Treatment of Open Wound Infections
The recommended treatment for open wound infections includes thorough wound debridement, appropriate wound care, and targeted antibiotic therapy based on infection severity, with mild infections often requiring only aerobic gram-positive coverage while severe infections need broad-spectrum antibiotics. 1
Infection Assessment and Classification
Proper management begins with assessing the severity of infection:
- Mild infection: Localized cellulitis/erysipelas without systemic signs
- Moderate infection: More extensive infection with systemic signs (temperature >38.5°C, heart rate >110 beats/minute, respiratory rate >24 breaths/minute, or abnormal white blood cell count)

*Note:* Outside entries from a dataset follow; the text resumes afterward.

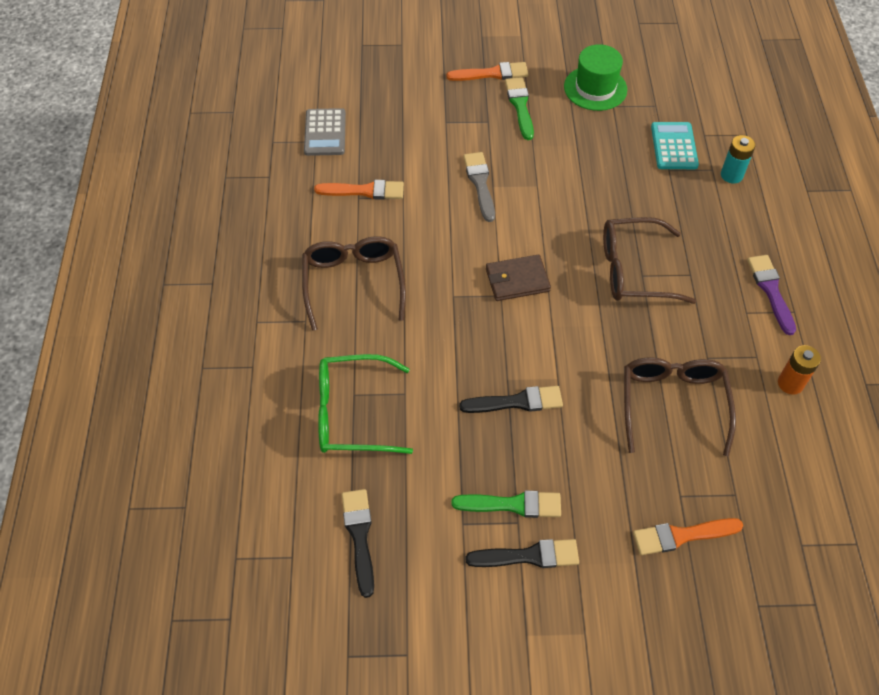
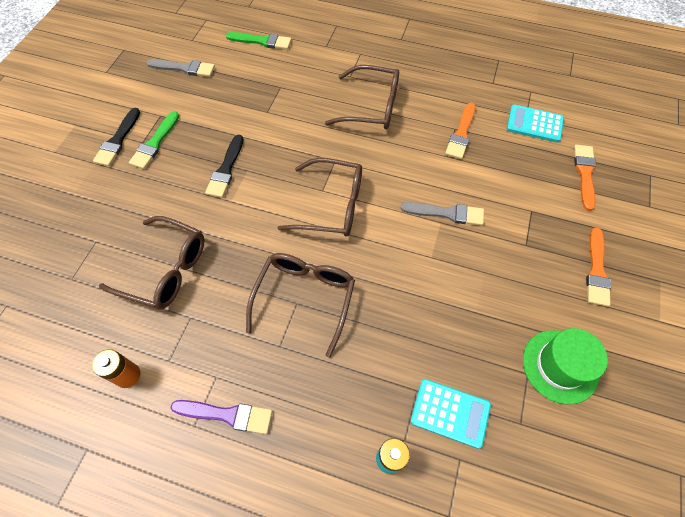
camera: 110 degrees right, 5 degrees up
grey calculator [304,108,346,156] -> turquoise calculator [507,105,564,143]
green glasses [318,354,413,454] -> none
black brush [342,489,374,598] -> grey brush [147,59,215,77]
brown wallet [486,255,551,301] -> brown glasses [278,158,362,237]
green brush [505,77,534,140] -> green brush moved to [226,32,292,50]
orange brush [633,518,743,555] -> orange brush moved to [574,145,596,211]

- Severe infection: Patients with systemic toxicity, failed oral antibiotics, or signs of deeper infection (bullae, skin sloughing, hypotension) 1
Initial Wound Management
Wound cleansing and debridement:
- Cleanse wound thoroughly
- Perform surgical debridement of all devitalized tissue
- For severe infections with signs of systemic toxicity, urgent surgical consultation is recommended 1
Obtain appropriate cultures:
- Send deep tissue specimens obtained by biopsy or curettage after wound cleansing and debridement
- Avoid swab specimens, especially from inadequately debrided wounds, as they provide less accurate results 1
Antibiotic Therapy
For Mild Infections:
- Target aerobic gram-positive cocci (primarily Staphylococcus aureus and streptococci)
- Oral options:
- Dicloxacillin or cephalexin (for MSSA)
- Doxycycline, clindamycin, or sulfamethoxazole-trimethoprim (if MRSA suspected) 1
For Moderate Infections:
- Oral or parenteral therapy depending on clinical presentation
- Recommended regimens:
- Amoxicillin-clavulanate (875/125 mg twice daily)
- Cefuroxime (500 mg twice daily)
- Clindamycin (300-450 mg three times daily) 1
For Severe Infections:
- Initiate broad-spectrum empiric therapy pending culture results:
- Vancomycin (15 mg/kg IV every 6h) plus either:
- Piperacillin-tazobactam (3.37g every 6-8h IV)
- Ampicillin-sulbactam (1.5-3.0g every 6h IV)
- A carbapenem (e.g., ertapenem 1g daily IV) 1
- Vancomycin (15 mg/kg IV every 6h) plus either:
Duration of Therapy
- Soft tissue infections: 7-14 days is typically sufficient
- Mild infections: 7-10 days
- Moderate to severe infections: 14-21 days 1
- Continue antibiotics until, but not beyond, resolution of infection signs (not through complete wound healing) 1
Special Considerations
Diabetic Foot Infections
- Require more aggressive management due to compromised circulation and immune response
- May need longer courses of antibiotics (2-3 weeks for moderate to severe infections) 1
Human or Animal Bites
- Require coverage for oral flora
- Amoxicillin-clavulanate is the preferred agent 1
Tetanus Prophylaxis
- Administer tetanus toxoid to patients without vaccination within 10 years
- Tdap is preferred over Td if not previously given 1
Topical Antimicrobials
- Consider for mild superficial infections or as adjuncts to systemic therapy
- Silver sulfadiazine, iodine-based preparations, or other antimicrobial dressings may be beneficial
- Maintenance debridement with topical antimicrobials is more effective than antibiotics alone for controlling biofilm in chronic wounds 2
Common Pitfalls to Avoid
Overuse of antibiotics: Clinically uninfected wounds should not be treated with antibiotics 1
Inadequate debridement: Antibiotic therapy is often insufficient unless combined with appropriate wound care 1
Inappropriate cultures: Swab specimens from inadequately debrided wounds provide inaccurate results 1
Prolonged antibiotic therapy: Continuing antibiotics beyond resolution of infection signs contributes to antibiotic resistance 3
Neglecting wound closure: Early wound closure can reduce the risk of serious wound infections, especially in patients with full-thickness wounds 4
By following these guidelines, clinicians can effectively manage open wound infections while promoting appropriate antibiotic stewardship and optimal wound healing outcomes.